───── RECORDS SHOWN ─────
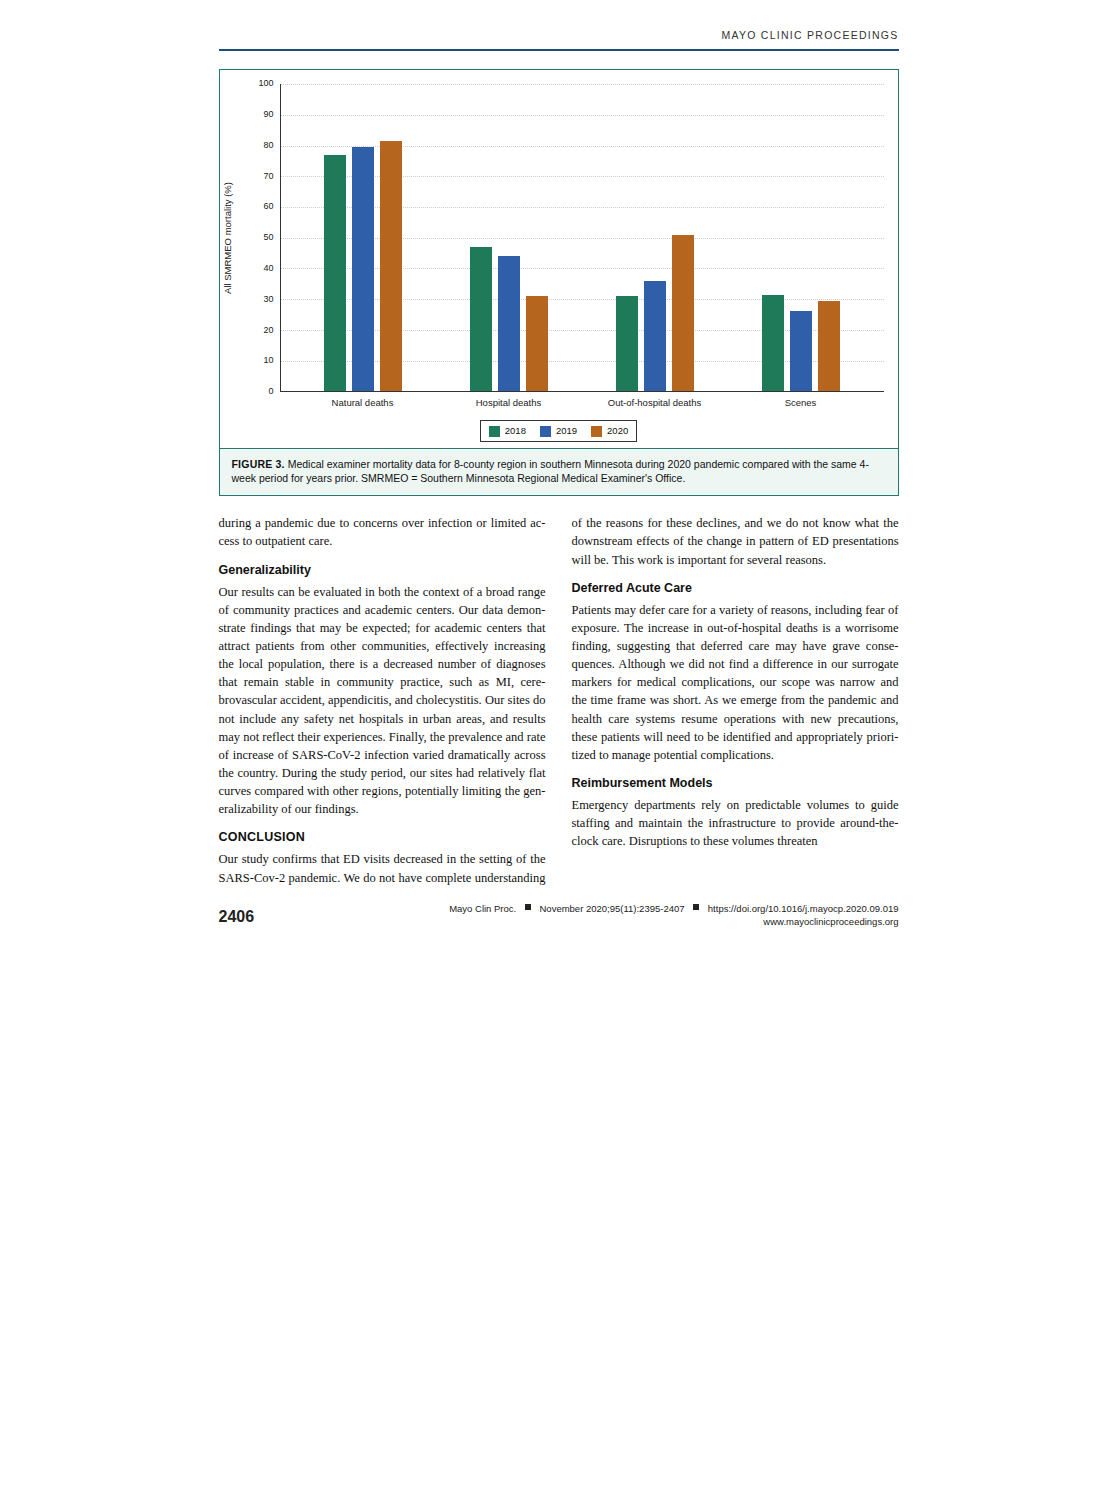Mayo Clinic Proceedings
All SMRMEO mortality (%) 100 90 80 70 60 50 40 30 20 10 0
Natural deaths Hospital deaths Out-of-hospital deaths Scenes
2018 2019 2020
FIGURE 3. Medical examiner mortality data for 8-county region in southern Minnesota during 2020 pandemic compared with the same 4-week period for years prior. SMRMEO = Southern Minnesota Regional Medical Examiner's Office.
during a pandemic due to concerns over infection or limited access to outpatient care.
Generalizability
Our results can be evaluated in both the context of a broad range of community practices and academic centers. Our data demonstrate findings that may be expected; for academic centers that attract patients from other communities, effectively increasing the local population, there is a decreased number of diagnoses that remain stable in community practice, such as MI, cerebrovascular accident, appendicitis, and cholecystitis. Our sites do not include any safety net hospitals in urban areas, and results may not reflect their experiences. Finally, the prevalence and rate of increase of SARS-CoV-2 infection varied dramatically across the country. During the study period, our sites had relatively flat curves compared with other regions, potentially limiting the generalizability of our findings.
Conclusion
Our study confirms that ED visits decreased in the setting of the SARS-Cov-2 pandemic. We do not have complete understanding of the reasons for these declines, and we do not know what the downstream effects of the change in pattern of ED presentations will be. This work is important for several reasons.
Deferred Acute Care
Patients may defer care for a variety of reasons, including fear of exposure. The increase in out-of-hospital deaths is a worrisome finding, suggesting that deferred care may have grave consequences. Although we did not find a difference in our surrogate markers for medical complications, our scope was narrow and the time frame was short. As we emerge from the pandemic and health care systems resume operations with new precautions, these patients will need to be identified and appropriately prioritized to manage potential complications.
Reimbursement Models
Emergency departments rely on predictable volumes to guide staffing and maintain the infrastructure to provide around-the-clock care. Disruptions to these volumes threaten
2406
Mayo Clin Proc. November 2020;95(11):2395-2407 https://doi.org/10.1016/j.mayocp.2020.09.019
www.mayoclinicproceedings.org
─────
───── RECORDS SHOWN ─────
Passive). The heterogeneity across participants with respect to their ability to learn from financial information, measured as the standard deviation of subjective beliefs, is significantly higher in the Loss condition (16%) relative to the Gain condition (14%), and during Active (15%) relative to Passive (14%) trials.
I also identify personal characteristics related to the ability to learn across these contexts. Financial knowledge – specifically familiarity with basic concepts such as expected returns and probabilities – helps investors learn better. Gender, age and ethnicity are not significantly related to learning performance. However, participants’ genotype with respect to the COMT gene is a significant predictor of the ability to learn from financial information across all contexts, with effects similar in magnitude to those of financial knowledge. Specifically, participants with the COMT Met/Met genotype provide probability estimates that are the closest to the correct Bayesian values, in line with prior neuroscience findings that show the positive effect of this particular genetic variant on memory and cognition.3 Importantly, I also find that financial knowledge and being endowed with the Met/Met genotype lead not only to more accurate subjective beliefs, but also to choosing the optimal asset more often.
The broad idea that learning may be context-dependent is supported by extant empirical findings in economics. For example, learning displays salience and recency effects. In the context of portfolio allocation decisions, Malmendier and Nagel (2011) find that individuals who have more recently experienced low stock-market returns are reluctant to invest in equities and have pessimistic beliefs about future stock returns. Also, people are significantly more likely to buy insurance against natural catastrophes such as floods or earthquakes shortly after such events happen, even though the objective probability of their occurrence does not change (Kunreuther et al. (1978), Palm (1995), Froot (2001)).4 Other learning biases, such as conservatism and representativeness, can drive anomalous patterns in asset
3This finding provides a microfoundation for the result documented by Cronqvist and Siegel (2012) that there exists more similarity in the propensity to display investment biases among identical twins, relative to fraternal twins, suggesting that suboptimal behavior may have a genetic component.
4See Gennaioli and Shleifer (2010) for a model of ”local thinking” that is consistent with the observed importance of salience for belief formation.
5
─────
TASK ITEM: Among the records above, find each line holding the string "mortality" and pull it out.

TASK ANSWER:
All SMRMEO mortality (%) 100 90 80 70 60 50 40 30 20 10 0
FIGURE 3. Medical examiner mortality data for 8-county region in southern Minnesota during 2020 pandemic compared with the same 4-week period for years prior. SMRMEO = Southern Minnesota Regional Medical Examiner's Office.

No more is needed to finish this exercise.